## WHAT YOU NEED TO DO
Reproduce exactly the lines from the one that holds "exposure_s: 1/15" through the last line of the entries, both ends included, but not the pictures.

## DATASET

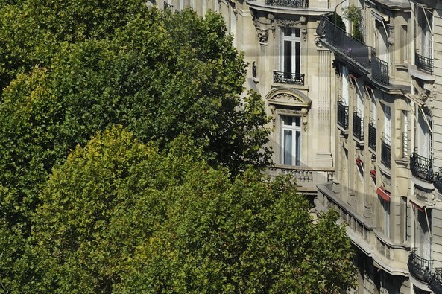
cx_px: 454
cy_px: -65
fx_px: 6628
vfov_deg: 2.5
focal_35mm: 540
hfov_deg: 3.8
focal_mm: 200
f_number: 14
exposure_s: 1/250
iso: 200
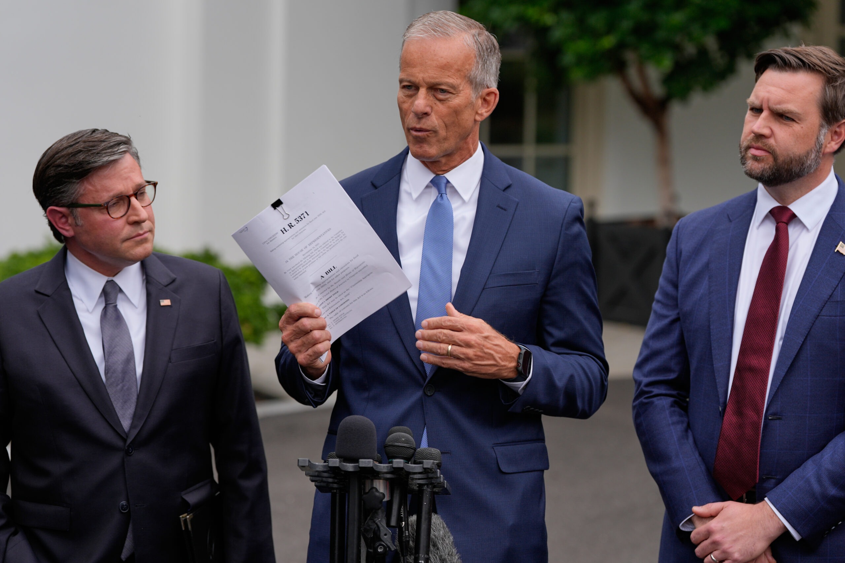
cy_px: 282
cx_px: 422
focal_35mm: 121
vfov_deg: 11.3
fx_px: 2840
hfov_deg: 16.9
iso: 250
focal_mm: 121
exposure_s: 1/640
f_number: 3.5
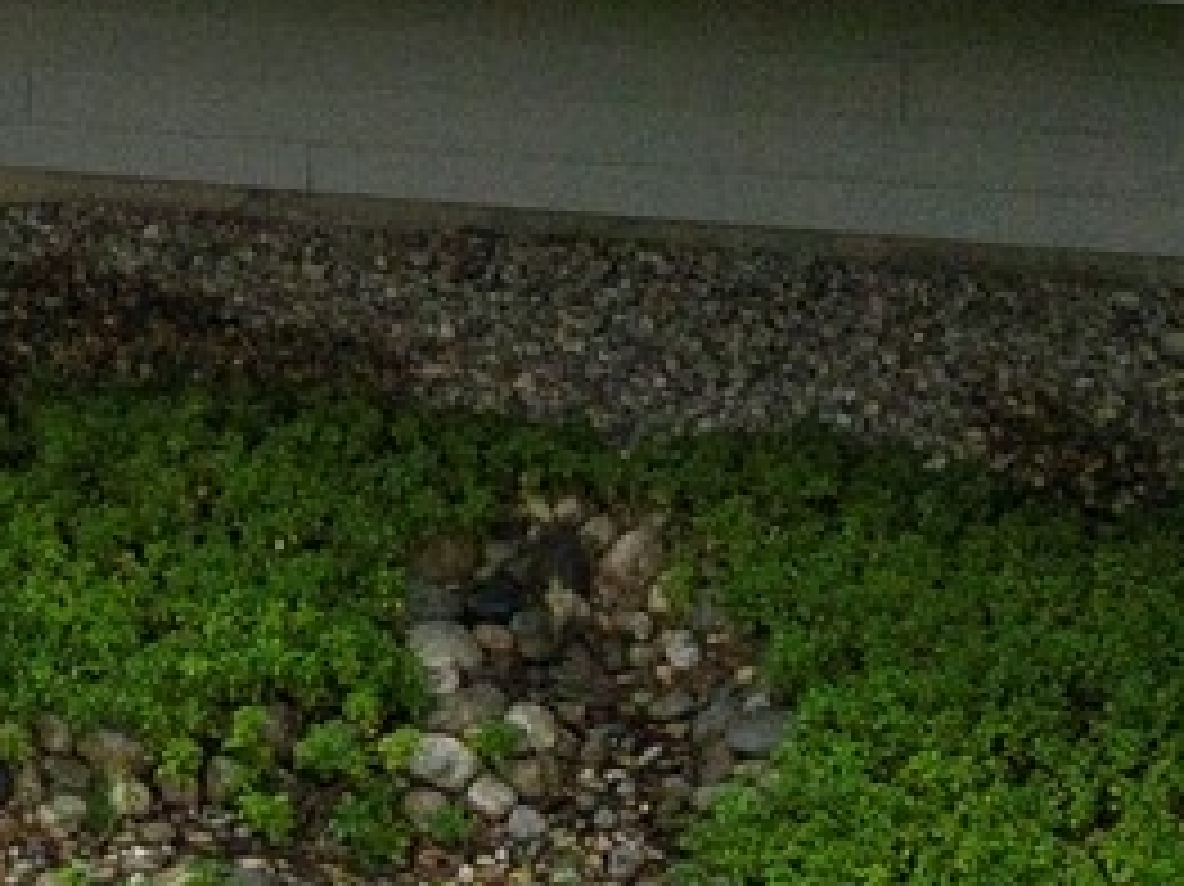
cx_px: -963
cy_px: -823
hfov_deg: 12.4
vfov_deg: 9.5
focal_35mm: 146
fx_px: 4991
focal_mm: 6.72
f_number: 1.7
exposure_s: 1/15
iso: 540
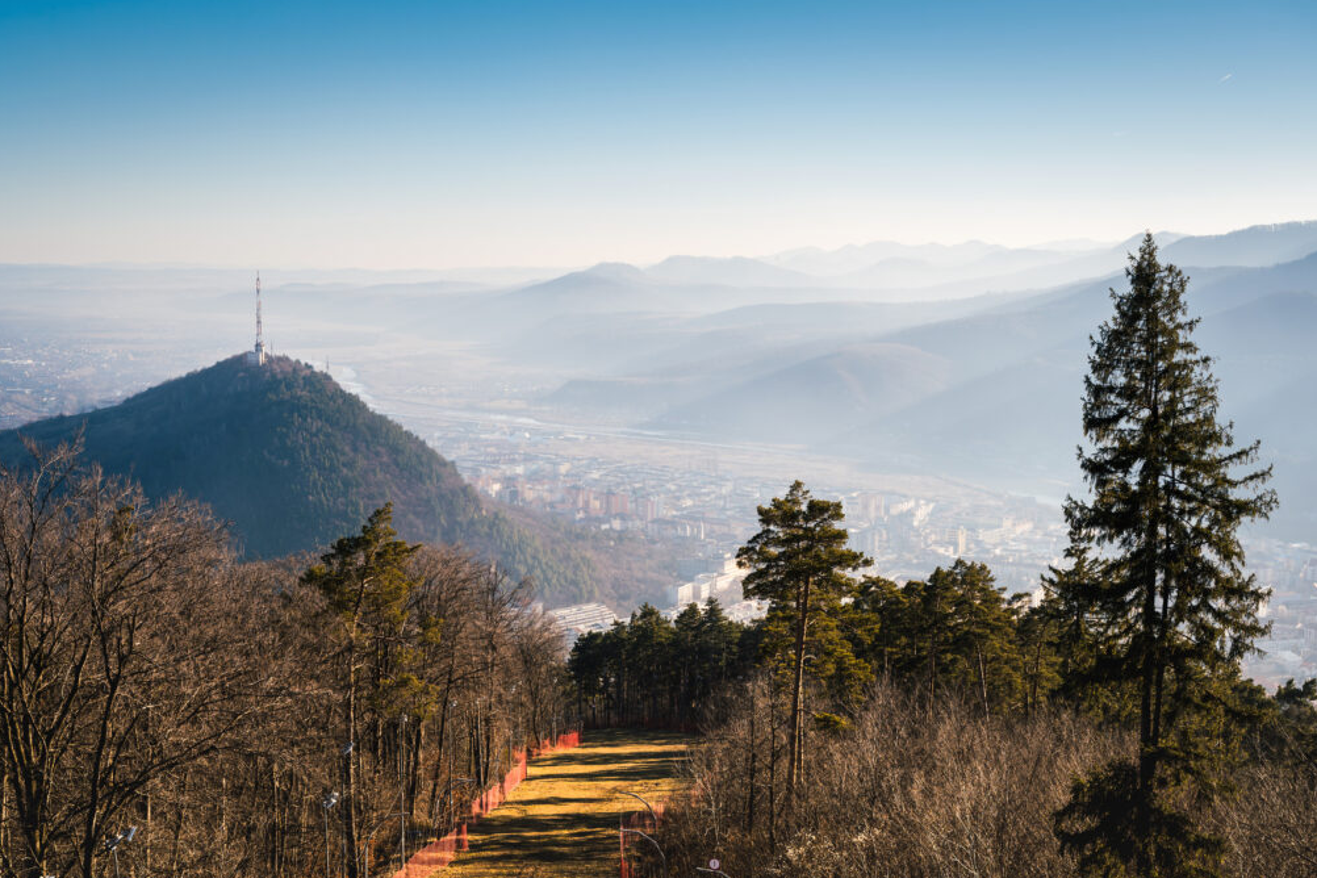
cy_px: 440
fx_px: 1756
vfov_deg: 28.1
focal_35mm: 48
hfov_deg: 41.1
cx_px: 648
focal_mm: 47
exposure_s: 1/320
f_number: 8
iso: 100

## OUTPUT OF THE EXERCISE
exposure_s: 1/15
iso: 540
cy_px: 440
fx_px: 1756
vfov_deg: 28.1
focal_35mm: 48
hfov_deg: 41.1
cx_px: 648
focal_mm: 47
exposure_s: 1/320
f_number: 8
iso: 100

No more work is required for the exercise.